→ Given passage:

[Start of Attachment]

The Butterfly Hunter, Carl Spitzweg (1808-1885)
John Muir’s concrete descriptions often had no need of words like “beauty,” or “divine,” or “God”; but such language is frequent enough to indicate a pervasive dimension in his aesthetic experience. Muir’s expressions of delight in nature, the dominant emotion of his life, convey one thought above all: beauty is divine. He was a man in love with the Creator, and his spirituality was religious, liberated, and good-humored.
Muir’s quest as a young man was to find God in nature, and that quest was fulfilled in Yosemite during the summer of 1869. “Looking back through the stillness and romantic enchanting beauty and peace of the camp grove, this June seems the greatest of all the months of my life, the most truly, divinely free, boundless like eternity, immortal. Everything in it seems equally divine—one smooth, pure, wild glow of Heaven’s love, never to be blotted or blurred by anything past or to come.” Muir summed up a July day filled to the brim. “A fruitful day, without measured beginning or ending. A terrestrial eternity. A gift of good God.” “In my life of lonely wanderings I was pushed and pulled on and on through everything by unwavering never-ending love of God’s earth plans and works, and eternal, immortal, all embracing Beauty . . . .” Already here beauty is portrayed as possessing some of the qualities of God. “One bird, a thrush, embroidered the silence with cheery notes, making the solitude familiar and sweet, while the solemn monotone of the stream sifting through the woods seemed like the very voice of God, humanized, terrestrialized, and entering one’s heart as to a home prepared for it.”
Despite the glories of Muir’s eloquence, we do not want to be swept along in an unthinking way. A sober assessment of the difficulties of accurate empathy between humans, let alone between humans and animals or between humans and God, may lead us to reassess Muir’s uncritical confidence in voicing the expressiveness of things. Nevertheless, the difficulties of accurate empathy challenge us to understand better; they do not force us to conclude there are no feelings at all in animals and no feelings in God analogous to our own. When we detect a divine, artistic touch in creation, we may legitimately allow ourselves to give voice to what we feel. But we do well to remember that our interpretations help create our religious experience.

[End of Attachment]

→ Required action 1: Return the passage on John Muir from "The Butterfly Hunter, Carl" to "liberated, and good-humored.", copied word for word.
→ Required action 2:
Answer these questions using the passage on John Muir:
(a) What was the dominant emotion of Muir's life?
(b) Where and in what summer was Muir's quest to find God in nature fulfilled?
(c) What do our interpretations help create?
→ Required action 3: Can you write what comes next in the passage on John Muir, picking up after its final sentence?

→ Data records:
[Start of Attachment]

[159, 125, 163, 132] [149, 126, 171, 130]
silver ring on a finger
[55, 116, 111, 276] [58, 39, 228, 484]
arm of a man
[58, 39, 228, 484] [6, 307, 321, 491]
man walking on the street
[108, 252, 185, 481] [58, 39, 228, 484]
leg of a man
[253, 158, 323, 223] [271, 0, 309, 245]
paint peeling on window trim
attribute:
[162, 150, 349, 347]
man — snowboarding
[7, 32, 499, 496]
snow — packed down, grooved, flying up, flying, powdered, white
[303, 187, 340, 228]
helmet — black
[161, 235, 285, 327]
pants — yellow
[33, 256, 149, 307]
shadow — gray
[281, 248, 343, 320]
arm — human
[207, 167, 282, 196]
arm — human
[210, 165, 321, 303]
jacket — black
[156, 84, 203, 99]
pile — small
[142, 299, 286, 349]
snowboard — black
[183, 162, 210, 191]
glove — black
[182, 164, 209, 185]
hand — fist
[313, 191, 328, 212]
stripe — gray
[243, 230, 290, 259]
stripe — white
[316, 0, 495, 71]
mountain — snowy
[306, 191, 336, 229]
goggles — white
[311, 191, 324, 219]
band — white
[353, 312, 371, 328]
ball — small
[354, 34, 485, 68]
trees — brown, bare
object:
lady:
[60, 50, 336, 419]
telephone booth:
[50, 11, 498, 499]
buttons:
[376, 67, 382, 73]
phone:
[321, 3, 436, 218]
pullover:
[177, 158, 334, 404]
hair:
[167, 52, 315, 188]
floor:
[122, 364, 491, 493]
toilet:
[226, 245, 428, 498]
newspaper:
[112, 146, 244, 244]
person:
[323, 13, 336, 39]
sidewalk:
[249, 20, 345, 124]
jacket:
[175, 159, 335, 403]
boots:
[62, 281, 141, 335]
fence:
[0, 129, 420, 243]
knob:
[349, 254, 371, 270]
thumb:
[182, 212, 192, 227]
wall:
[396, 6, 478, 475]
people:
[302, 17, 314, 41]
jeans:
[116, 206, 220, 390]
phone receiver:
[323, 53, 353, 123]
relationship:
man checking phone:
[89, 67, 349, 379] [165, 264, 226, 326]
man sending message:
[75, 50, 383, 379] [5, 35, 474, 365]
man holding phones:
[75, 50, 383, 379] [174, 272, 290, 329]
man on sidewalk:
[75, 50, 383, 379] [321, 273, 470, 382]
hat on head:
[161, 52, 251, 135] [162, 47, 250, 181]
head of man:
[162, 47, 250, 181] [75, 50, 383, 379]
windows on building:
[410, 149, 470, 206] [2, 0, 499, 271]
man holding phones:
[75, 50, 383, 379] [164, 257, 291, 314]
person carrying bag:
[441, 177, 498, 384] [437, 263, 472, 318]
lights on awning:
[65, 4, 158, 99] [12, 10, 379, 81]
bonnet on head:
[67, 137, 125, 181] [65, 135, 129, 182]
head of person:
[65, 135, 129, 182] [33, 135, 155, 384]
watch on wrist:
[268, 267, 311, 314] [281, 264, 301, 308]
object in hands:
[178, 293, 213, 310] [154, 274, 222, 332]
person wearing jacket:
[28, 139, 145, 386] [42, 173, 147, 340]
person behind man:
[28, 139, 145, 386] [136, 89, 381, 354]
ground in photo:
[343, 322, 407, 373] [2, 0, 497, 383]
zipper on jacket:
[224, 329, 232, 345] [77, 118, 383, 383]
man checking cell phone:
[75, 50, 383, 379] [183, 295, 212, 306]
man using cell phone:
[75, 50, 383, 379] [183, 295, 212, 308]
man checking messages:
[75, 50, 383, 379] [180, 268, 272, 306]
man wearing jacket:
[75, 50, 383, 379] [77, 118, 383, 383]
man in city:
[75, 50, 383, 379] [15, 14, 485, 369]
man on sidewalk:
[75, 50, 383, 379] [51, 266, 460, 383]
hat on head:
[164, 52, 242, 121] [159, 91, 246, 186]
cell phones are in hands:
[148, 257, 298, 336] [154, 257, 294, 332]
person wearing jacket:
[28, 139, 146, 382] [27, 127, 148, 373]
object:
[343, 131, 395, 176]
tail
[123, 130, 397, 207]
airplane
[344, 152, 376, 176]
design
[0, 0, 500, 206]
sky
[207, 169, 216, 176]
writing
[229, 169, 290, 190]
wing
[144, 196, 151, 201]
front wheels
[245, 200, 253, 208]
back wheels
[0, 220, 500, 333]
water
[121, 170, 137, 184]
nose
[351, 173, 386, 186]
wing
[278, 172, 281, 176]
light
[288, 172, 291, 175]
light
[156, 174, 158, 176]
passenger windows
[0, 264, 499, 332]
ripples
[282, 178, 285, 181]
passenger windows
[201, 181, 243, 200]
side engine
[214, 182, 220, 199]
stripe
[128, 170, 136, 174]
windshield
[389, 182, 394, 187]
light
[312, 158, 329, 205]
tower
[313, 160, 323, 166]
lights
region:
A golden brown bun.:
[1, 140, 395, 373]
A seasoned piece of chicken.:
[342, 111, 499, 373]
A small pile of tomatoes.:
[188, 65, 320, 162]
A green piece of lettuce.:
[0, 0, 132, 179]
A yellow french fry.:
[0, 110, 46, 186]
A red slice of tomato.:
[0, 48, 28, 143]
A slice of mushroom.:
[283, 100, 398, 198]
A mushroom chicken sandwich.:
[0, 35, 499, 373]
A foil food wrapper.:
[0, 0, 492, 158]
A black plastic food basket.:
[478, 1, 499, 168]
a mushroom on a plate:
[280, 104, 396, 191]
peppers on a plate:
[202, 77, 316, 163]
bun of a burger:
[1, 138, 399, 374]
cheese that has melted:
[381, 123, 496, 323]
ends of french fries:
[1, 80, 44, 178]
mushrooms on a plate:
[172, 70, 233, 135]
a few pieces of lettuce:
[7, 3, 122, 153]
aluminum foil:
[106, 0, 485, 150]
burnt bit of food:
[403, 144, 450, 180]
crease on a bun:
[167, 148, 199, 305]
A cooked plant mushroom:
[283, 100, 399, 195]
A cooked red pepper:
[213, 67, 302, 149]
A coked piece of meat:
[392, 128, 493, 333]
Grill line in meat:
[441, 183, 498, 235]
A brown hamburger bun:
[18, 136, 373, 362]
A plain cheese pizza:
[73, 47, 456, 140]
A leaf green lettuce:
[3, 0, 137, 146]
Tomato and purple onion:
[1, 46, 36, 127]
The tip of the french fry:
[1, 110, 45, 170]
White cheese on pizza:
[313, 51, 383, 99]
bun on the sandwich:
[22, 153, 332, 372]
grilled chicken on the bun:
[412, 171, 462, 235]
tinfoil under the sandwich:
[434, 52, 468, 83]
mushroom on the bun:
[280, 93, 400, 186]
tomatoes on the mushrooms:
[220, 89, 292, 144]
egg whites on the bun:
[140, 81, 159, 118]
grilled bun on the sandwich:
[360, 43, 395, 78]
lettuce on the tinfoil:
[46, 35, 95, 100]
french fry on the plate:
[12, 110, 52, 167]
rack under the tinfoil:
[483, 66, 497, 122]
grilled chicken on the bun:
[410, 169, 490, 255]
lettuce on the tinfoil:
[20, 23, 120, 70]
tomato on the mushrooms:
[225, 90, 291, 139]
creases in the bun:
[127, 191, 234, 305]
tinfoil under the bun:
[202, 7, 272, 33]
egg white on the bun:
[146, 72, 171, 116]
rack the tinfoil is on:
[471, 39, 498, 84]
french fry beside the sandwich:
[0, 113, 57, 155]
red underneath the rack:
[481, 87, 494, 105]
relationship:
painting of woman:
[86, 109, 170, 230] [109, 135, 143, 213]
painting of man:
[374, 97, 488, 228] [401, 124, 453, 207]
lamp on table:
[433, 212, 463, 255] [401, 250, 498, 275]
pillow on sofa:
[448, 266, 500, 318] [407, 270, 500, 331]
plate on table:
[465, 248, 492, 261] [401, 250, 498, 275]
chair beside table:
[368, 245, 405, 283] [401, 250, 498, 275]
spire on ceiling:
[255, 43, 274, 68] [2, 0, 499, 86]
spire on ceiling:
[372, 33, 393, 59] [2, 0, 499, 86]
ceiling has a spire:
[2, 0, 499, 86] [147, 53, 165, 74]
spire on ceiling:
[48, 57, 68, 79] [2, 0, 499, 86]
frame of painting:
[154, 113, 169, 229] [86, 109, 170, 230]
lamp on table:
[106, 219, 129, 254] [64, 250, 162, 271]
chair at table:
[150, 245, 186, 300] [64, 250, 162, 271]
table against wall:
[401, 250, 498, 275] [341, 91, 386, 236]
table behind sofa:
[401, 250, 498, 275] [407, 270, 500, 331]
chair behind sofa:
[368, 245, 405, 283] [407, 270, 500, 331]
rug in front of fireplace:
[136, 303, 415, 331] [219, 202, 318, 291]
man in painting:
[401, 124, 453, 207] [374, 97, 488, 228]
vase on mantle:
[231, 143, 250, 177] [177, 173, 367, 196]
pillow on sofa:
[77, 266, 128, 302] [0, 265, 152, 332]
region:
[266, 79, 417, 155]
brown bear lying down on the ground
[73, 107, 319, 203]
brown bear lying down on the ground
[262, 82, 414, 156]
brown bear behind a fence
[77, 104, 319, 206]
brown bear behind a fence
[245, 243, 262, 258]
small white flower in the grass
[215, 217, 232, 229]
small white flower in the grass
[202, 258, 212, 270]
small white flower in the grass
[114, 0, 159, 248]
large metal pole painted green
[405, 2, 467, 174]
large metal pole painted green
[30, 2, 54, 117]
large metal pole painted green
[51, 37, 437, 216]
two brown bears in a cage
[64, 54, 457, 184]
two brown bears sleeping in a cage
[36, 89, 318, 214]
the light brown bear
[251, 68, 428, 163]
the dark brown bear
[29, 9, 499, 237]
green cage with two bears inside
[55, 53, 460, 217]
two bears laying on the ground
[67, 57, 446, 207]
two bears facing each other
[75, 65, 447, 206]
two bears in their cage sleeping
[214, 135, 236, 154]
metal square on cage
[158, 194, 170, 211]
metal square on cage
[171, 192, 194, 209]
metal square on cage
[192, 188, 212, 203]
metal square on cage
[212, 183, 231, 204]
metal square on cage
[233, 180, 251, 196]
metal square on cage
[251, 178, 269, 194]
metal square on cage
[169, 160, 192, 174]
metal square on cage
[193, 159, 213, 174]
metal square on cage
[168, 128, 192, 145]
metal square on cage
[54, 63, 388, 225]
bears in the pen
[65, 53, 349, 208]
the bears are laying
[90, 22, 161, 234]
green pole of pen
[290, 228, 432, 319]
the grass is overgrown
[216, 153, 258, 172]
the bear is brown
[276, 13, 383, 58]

[End of Attachment]

→ Response 1:
The Butterfly Hunter, Carl Spitzweg (1808-1885)
John Muir’s concrete descriptions often had no need of words like “beauty,” or “divine,” or “God”; but such language is frequent enough to indicate a pervasive dimension in his aesthetic experience. Muir’s expressions of delight in nature, the dominant emotion of his life, convey one thought above all: beauty is divine. He was a man in love with the Creator, and his spirituality was religious, liberated, and good-humored.

→ Response 2:
(a) Delight in nature.
(b) In Yosemite, during the summer of 1869.
(c) Our religious experience.

→ Response 3:
Muir was no theologian, but his experiences suggest that the mission of beauty is to overcome a sense of separation of the physical from the spiritual. Faith opens the door to experiencing beauty in nature as divine. Divine beauty is what we rejoicingly feel in physical harmony. The physical is fact. Harmony is thought, idea. Beauty is spiritual value, a quality of God, a relationship with creation initiated by God. Stated separately, they may seem unlikely ingredients in a united experience. But if human experience is an arena where nature, human mind, and divine spirit are accelerated into relation, then beauty is a reality dynamically linking the creature with the Creator. Beauty is dipolar: one pole is the source, the nature of the eternal God, and the other pole is the illuminated or dark harmonies of ever-changing nature. Muir’s religious life enabled him to rise to spiritual experience once the harmony showed forth, and his communion with God in the wilderness was more or less continuous.
The conclusion suggested by John Muir’s life and writing is that our intuition of beauty attaches not to any single definable or indefinable quality; rather our intuition of beauty recognizes the harmony of integrated material, intellectual, and spiritual reality. What we see before us and appreciate intellectually is physical harmony; what we feel in the soul is beauty coming from the Creator. Wholehearted engagement of all the levels of the personality enables us to unify these components of experience, and the intuition of beauty courses through our being.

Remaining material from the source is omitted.